Work task
Every line from the beginning of the data through the line containing "20,431 | 1,050,295 |" should be reproduced exactly, and no further lines should be output.

Supplied entries
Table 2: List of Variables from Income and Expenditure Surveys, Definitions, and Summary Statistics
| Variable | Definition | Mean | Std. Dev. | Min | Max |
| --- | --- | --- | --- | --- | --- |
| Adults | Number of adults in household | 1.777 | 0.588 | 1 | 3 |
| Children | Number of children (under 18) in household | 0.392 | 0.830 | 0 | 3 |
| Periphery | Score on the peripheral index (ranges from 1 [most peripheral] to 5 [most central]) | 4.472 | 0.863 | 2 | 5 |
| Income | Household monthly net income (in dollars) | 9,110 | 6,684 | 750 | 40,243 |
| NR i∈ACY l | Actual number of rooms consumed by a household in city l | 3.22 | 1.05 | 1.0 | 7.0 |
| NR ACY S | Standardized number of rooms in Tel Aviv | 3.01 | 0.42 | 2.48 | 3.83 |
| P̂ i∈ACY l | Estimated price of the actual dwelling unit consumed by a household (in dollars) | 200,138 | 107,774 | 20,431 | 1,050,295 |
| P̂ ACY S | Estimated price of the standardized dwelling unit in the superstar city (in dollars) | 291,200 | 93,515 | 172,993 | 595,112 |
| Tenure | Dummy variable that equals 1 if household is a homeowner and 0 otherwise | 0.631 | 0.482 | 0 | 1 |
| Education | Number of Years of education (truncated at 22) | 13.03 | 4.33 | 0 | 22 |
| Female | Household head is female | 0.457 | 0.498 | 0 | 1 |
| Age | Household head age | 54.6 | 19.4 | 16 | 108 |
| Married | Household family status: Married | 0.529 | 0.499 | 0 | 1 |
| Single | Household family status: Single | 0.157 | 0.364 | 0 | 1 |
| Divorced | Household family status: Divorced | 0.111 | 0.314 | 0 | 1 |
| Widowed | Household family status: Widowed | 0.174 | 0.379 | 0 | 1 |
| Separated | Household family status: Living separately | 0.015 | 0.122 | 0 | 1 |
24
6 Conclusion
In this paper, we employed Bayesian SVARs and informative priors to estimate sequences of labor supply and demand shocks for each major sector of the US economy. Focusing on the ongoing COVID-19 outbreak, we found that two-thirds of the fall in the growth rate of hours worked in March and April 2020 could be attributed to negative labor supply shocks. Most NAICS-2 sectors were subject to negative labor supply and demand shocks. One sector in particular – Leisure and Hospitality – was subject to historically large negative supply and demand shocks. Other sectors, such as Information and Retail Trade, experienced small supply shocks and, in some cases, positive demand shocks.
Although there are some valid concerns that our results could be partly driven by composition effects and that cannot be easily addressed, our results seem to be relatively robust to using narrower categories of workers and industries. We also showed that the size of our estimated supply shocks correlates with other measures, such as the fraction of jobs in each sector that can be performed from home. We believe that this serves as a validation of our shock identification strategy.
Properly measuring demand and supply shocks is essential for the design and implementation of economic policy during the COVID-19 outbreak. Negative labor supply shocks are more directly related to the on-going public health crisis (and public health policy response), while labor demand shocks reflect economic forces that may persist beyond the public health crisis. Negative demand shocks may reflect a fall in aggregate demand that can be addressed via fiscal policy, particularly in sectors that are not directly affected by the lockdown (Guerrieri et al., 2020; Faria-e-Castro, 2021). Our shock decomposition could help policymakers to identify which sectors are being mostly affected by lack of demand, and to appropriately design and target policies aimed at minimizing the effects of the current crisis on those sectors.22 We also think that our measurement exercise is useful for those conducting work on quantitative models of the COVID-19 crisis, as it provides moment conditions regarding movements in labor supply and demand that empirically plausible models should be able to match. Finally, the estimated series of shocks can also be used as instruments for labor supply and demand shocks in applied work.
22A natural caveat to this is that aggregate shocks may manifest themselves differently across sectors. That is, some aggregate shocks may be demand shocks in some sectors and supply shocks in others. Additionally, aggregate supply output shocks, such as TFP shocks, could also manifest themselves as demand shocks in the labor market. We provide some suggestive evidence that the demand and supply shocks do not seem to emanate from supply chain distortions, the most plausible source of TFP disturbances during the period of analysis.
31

Task output
Table 2: List of Variables from Income and Expenditure Surveys, Definitions, and Summary Statistics
| Variable | Definition | Mean | Std. Dev. | Min | Max |
| --- | --- | --- | --- | --- | --- |
| Adults | Number of adults in household | 1.777 | 0.588 | 1 | 3 |
| Children | Number of children (under 18) in household | 0.392 | 0.830 | 0 | 3 |
| Periphery | Score on the peripheral index (ranges from 1 [most peripheral] to 5 [most central]) | 4.472 | 0.863 | 2 | 5 |
| Income | Household monthly net income (in dollars) | 9,110 | 6,684 | 750 | 40,243 |
| NR i∈ACY l | Actual number of rooms consumed by a household in city l | 3.22 | 1.05 | 1.0 | 7.0 |
| NR ACY S | Standardized number of rooms in Tel Aviv | 3.01 | 0.42 | 2.48 | 3.83 |
| P̂ i∈ACY l | Estimated price of the actual dwelling unit consumed by a household (in dollars) | 200,138 | 107,774 | 20,431 | 1,050,295 |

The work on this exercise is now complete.